(Data for review):
'''

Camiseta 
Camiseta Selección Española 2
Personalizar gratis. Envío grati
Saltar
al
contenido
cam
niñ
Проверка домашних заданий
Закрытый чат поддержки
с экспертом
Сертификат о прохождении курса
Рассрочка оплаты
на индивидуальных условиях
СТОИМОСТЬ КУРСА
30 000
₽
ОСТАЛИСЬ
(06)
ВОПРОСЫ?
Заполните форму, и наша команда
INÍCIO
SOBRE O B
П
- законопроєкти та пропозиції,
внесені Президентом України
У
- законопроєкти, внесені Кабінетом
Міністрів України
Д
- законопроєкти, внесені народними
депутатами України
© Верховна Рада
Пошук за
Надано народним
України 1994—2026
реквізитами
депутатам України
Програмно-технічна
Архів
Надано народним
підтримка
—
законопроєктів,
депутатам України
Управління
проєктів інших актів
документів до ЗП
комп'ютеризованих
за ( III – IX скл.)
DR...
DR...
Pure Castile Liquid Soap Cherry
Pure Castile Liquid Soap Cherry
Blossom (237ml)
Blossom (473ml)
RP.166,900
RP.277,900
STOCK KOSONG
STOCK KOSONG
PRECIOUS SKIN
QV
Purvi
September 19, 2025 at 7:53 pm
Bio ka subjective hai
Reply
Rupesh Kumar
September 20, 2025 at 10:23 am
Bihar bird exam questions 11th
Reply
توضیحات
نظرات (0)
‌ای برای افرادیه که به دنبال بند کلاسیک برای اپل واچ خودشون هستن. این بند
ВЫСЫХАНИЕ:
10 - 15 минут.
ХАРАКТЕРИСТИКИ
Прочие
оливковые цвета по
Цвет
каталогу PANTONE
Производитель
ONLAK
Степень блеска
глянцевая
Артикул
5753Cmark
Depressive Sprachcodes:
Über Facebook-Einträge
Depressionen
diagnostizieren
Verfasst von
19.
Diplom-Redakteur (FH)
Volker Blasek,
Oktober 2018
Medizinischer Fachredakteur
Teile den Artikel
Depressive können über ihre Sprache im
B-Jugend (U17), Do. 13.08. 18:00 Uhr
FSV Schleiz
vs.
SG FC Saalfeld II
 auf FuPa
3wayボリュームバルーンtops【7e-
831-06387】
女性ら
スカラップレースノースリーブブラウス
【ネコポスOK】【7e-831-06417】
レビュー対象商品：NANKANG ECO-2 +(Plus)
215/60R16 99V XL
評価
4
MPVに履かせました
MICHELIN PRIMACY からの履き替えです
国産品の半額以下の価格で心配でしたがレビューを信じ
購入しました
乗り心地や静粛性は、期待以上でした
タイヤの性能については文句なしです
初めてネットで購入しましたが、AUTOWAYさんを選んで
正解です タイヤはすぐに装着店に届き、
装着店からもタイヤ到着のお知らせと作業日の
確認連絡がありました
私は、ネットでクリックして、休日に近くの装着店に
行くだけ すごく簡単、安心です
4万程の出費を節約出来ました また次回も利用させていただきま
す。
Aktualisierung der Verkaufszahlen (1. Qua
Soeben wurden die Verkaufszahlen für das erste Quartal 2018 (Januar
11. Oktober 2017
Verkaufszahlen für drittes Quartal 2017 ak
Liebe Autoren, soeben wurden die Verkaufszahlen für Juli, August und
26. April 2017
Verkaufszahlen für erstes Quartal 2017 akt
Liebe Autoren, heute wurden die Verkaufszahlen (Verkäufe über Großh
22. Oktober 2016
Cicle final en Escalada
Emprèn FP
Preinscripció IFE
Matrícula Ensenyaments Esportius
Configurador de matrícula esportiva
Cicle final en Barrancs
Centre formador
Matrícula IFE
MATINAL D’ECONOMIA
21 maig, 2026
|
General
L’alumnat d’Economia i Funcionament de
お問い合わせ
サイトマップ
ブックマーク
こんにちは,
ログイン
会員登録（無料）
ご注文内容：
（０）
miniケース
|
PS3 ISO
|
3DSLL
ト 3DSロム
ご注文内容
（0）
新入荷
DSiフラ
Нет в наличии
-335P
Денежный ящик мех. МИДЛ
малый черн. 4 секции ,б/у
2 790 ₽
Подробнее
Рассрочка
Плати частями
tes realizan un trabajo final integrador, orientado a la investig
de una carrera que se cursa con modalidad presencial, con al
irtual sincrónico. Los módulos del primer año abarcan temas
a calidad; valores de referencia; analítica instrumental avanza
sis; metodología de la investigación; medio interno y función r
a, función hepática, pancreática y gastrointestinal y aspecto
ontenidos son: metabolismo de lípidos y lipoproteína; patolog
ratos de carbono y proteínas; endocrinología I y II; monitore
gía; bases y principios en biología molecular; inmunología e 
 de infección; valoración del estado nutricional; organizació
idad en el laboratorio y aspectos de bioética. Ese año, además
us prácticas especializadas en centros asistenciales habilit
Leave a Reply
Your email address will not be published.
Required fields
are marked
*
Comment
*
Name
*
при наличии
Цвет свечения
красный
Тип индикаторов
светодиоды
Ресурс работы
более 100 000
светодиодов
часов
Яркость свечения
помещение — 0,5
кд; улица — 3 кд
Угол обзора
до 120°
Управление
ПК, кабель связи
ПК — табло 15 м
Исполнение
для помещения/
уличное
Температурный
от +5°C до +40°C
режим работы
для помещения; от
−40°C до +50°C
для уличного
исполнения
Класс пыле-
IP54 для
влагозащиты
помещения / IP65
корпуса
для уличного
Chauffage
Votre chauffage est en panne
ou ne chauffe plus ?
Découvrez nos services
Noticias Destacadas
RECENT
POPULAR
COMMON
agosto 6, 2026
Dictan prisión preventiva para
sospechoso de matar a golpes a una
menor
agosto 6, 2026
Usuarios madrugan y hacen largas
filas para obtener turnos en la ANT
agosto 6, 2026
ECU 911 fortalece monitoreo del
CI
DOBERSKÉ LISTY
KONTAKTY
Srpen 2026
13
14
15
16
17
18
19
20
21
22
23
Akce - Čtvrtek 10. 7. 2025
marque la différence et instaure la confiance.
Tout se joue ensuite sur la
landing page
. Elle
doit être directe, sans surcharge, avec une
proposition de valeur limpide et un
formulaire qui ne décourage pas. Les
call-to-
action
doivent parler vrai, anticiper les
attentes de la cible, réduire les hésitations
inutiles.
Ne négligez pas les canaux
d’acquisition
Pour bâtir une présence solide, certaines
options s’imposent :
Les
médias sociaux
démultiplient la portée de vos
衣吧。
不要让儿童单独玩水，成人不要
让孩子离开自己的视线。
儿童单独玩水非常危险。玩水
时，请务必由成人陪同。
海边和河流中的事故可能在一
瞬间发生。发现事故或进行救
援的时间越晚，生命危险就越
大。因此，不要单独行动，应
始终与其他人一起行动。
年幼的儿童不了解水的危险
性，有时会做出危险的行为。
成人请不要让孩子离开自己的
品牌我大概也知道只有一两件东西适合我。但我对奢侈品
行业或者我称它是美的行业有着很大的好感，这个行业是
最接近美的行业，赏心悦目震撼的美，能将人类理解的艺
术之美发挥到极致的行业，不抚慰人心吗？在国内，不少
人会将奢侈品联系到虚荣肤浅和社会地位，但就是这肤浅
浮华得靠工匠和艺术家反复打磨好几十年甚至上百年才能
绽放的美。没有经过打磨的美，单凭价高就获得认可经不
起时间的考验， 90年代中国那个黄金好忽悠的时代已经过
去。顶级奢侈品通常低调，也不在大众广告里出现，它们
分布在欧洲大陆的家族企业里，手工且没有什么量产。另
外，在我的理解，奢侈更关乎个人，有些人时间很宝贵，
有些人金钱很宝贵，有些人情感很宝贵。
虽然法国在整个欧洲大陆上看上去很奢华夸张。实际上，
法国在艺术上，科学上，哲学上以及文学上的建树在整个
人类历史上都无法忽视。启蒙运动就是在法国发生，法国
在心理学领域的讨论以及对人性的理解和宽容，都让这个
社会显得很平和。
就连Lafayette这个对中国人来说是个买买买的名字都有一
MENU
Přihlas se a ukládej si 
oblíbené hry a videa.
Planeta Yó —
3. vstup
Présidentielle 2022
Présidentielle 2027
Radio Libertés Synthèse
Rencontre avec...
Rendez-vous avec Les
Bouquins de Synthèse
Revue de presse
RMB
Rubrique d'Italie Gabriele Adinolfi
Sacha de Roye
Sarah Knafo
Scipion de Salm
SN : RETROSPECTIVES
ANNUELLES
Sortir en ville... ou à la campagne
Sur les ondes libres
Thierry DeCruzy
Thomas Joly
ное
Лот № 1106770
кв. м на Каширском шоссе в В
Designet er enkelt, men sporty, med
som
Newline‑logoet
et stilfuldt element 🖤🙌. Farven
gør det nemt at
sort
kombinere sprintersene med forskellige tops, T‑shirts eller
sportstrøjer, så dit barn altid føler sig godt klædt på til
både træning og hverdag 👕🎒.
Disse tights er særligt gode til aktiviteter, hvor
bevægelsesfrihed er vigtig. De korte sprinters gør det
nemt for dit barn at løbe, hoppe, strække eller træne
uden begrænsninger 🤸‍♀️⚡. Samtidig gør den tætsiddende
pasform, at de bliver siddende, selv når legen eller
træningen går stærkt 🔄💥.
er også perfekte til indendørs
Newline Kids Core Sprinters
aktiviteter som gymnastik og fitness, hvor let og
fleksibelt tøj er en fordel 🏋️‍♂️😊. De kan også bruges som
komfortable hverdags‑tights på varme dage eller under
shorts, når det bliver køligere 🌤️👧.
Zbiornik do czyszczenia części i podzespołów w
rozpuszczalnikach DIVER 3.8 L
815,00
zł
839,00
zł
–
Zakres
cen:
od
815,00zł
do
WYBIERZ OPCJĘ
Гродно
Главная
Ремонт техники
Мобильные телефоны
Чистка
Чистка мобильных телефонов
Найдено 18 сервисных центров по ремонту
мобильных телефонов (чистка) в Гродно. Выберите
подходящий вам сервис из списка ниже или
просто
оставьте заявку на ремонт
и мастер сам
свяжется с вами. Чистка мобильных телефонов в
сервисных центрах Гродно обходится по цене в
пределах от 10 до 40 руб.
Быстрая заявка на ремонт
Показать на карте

'''

(Task directions):
Would you quote everything above from the line containing "儿童单独玩水非常危险。玩水" down to the line containing "人会将奢侈品联系到虚荣肤浅和社会地位，但就是这肤浅"? Include both of those lines and nothing else.

(Output for this exercise):
儿童单独玩水非常危险。玩水
时，请务必由成人陪同。
海边和河流中的事故可能在一
瞬间发生。发现事故或进行救
援的时间越晚，生命危险就越
大。因此，不要单独行动，应
始终与其他人一起行动。
年幼的儿童不了解水的危险
性，有时会做出危险的行为。
成人请不要让孩子离开自己的
品牌我大概也知道只有一两件东西适合我。但我对奢侈品
行业或者我称它是美的行业有着很大的好感，这个行业是
最接近美的行业，赏心悦目震撼的美，能将人类理解的艺
术之美发挥到极致的行业，不抚慰人心吗？在国内，不少
人会将奢侈品联系到虚荣肤浅和社会地位，但就是这肤浅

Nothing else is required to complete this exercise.